Drama politik
teka-teki siapa Menteri ESDM definitif akhirnya terjawab sudah. Setelah
terkatung-katung selama kurang lebih 2 bulan dijabat oleh Pelaksana Tugas (Plt)
Luhut Binsar Panjaitan (LBP), akhirnya Presiden RI Joko Widodo menunjuk
Ignatius Jonan sebagai Menteri ESDM dan Arcandra Tahar sebagai Wakil Menteri
ESDM. Terlepas dari mengapa harus dua sosok tersebut, keputusan Presiden
menetapkan Menteri ESDM definitif ini patut diapresiasi.
Bulan Agustus
lalu, tepatnya tanggal 16 Agustus 2016, Presiden Jokowi memberhentikan Arcandra
Tahar sebagai menteri ESDM, karena Arcandra memiliki dua kewarganegaraan.

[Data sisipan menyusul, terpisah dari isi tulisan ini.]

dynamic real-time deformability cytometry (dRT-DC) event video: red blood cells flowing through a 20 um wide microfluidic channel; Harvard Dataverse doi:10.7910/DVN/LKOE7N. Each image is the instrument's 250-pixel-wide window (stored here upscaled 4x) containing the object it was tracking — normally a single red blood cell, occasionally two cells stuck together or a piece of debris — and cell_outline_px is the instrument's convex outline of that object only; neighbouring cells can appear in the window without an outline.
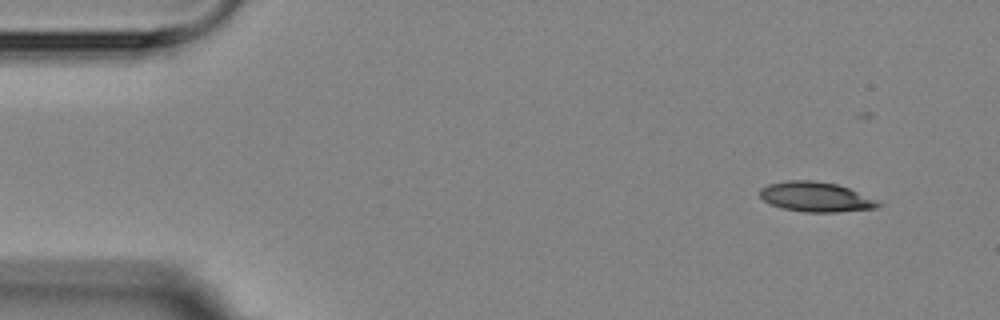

Pemberhentian ini terjadi hanya 20 hari setelah Arcandra dilantik. Jabatan
Menteri ESDM pun diisi oleh LBP sebagai Plt yang juga Menko Kemaritiman. Selama
menjabat Plt Menteri ESDM, LBP telah mengambil beberapa kebijakan strategis,
diantaranya membubarkan unit-unit ad hoc khusus di kementerian ESDM, yaitu Tim
Percepatan Pengembangan Energi Baru Terbarukan (P2EBT) yang dipimpin Willy
Syahbandar, Unit Pelaksanaan Program Pembangunan Ketenagalistrikan Nasional
(UP3KN) yang dipimpin Nur Pamudji, dan Komite Eksplorasi Nasional (KEN) yang
diketuai Andang Bachtiar
Posisi Menteri
ESDM sangat strategis karena menyangkut hajat hidup rakyat dan kekayaan alam
Indonesia yang bernilai ratusan ribu triliun. Bukan sekedar 1-2 triliun saja.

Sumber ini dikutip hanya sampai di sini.